Hi Hackers,
I have accidentally noticed that pg_replication_slot_advance only
changes in-memory state of the slot when its type is physical. Its new
value does not survive restart.
Reproduction steps:
1) Create new slot and remember its restart_lsn
SELECT pg_create_physical_replication_slot('slot1', true);
SELECT * from pg_replication_slots;
2) Generate some dummy WAL
CHECKPOINT;
SELECT pg_switch_wal();
CHECKPOINT;
SELECT pg_switch_wal();
3) Advance slot to the value of pg_current_wal_insert_lsn()

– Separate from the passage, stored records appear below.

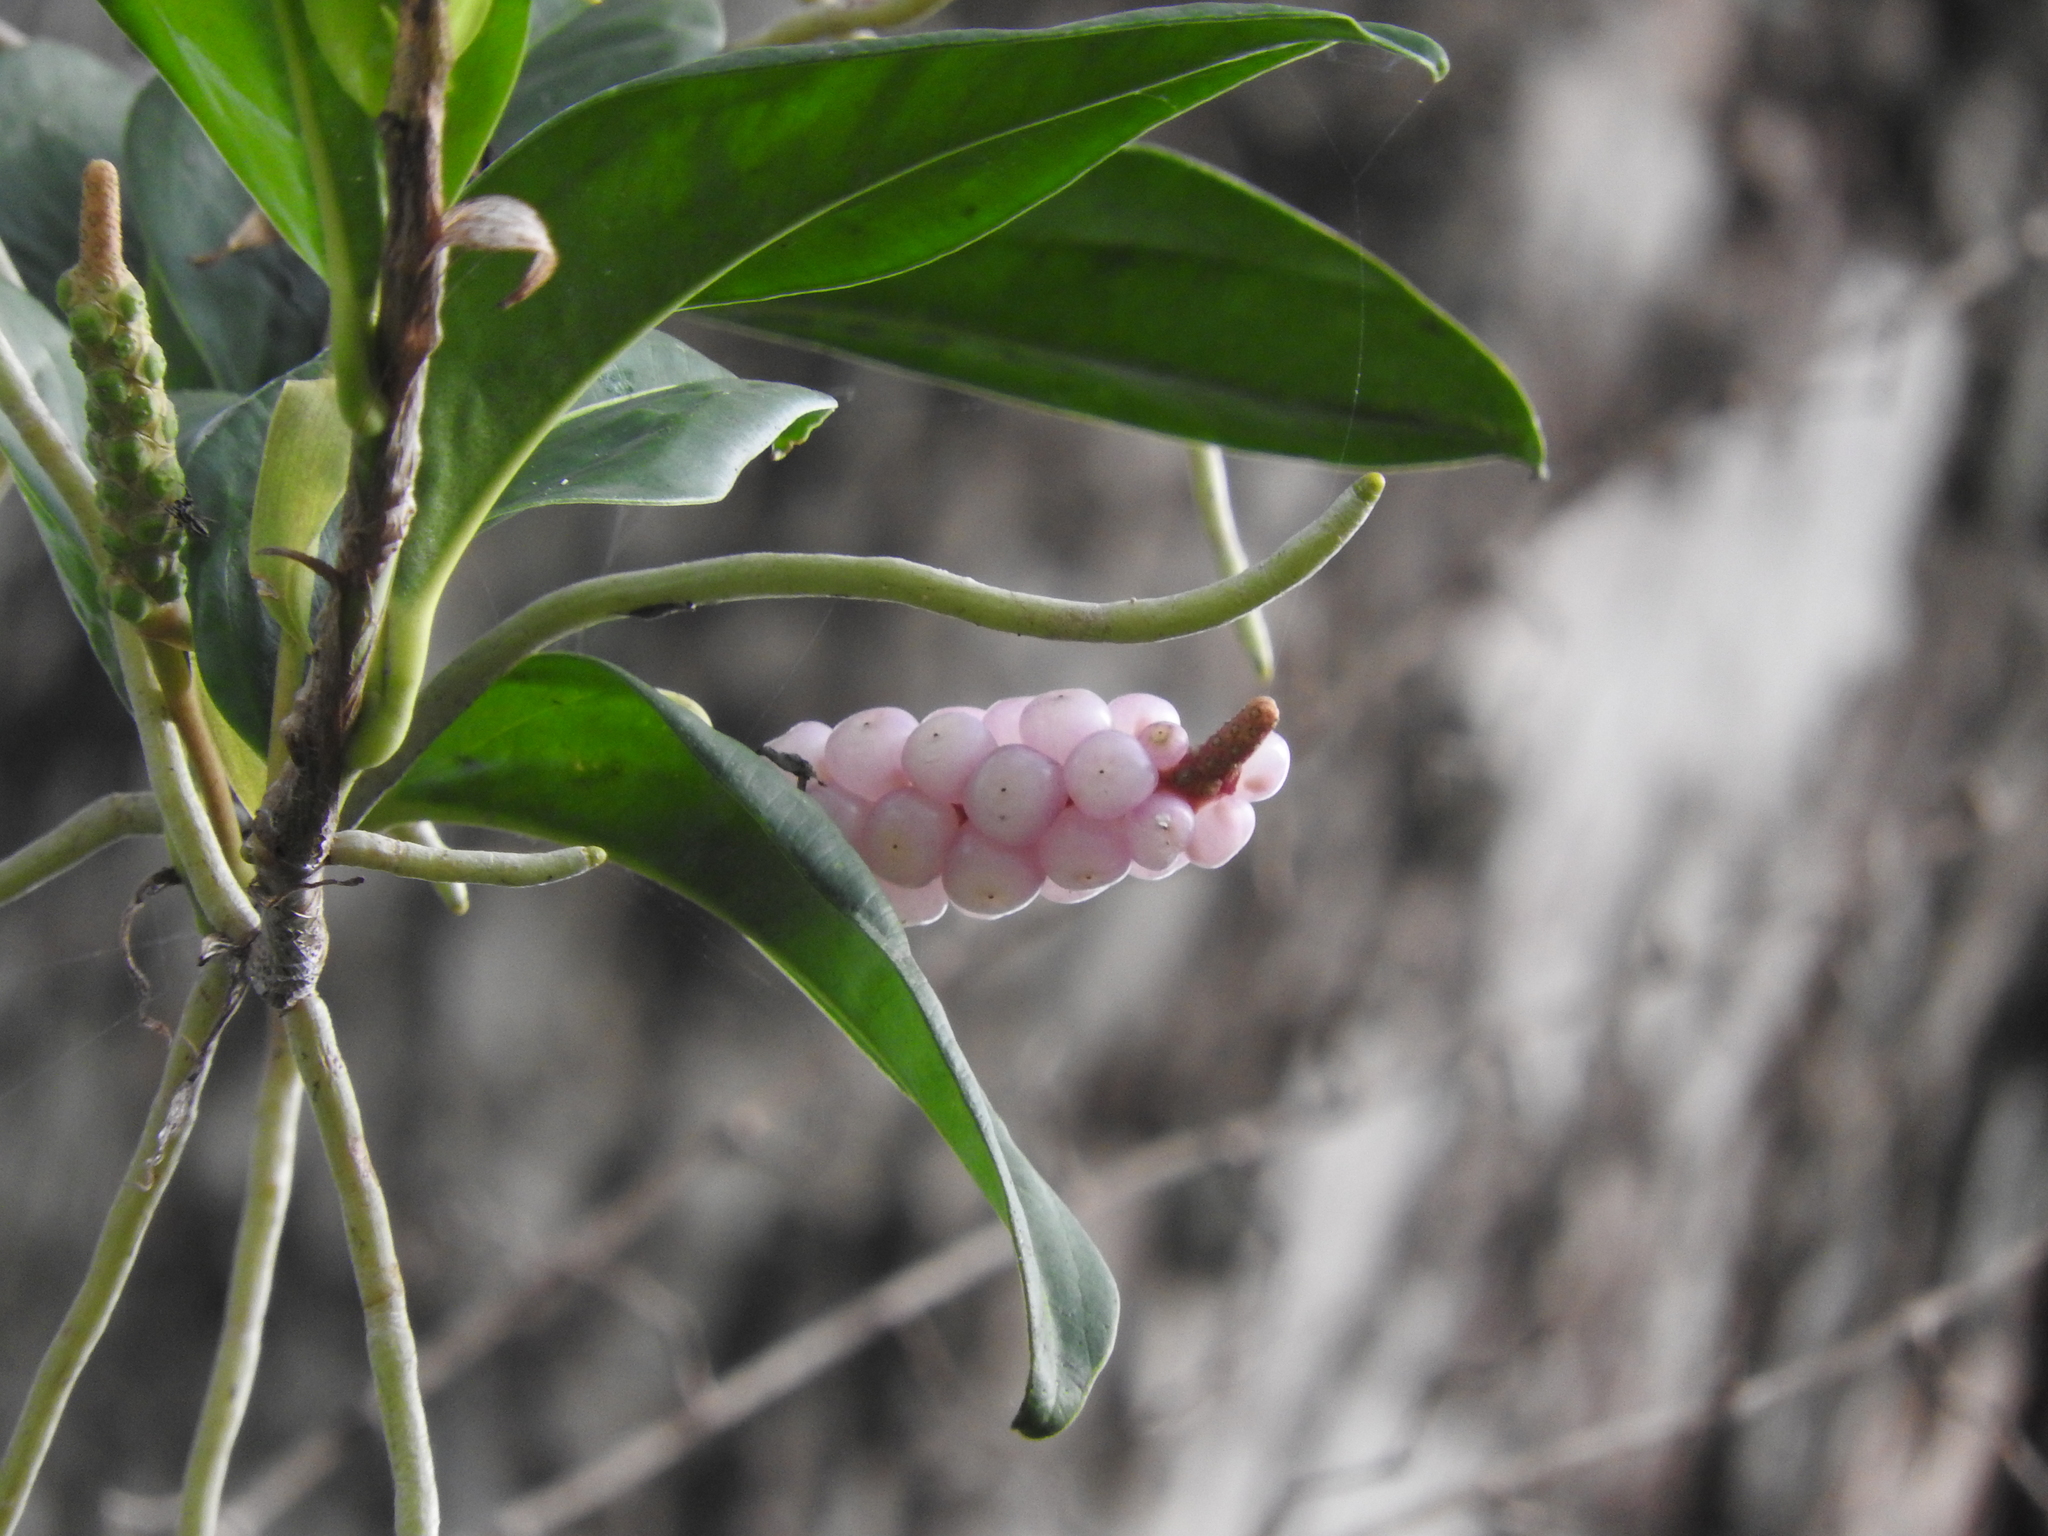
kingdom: Plantae
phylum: Tracheophyta
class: Liliopsida
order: Alismatales
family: Araceae
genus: Anthurium
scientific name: Anthurium scandens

SELECT pg_replication_slot_advance('slot1', '0/160001A0');
4) Check that restart_lsn has been updated
SELECT * from pg_replication_slots;
5) Restart server and check restart_lsn again. It should be the same as
in the step 1.
I dig into the code and it happens because of this if statement:
/* Update the on disk state when lsn was updated. */
if (XLogRecPtrIsInvalid(endlsn))
{
ReplicationSlotMarkDirty();
ReplicationSlotsComputeRequiredXmin(false);
ReplicationSlotsComputeRequiredLSN();
ReplicationSlotSave();
}
Actually, endlsn is always a valid LSN after the execution of
replication slot advance guts. It works for logical slots only by
chance, since there is an implicit ReplicationSlotMarkDirty() call
inside LogicalConfirmReceivedLocation.
Attached is a small patch, which fixes this bug. I have tried to
stick to the same logic in this 'if (XLogRecPtrIsInvalid(endlsn))'
and now pg_logical_replication_slot_advance and
pg_physical_replication_slot_advance return InvalidXLogRecPtr if
no-op.
What do you think?
Regards
--
Alexey Kondratov
Postgres Professional https://www.postgrespro.com
Russian Postgres Company
P.S. CCed Simon and Michael as they are the last who seriously touched
pg_replication_slot_advance code.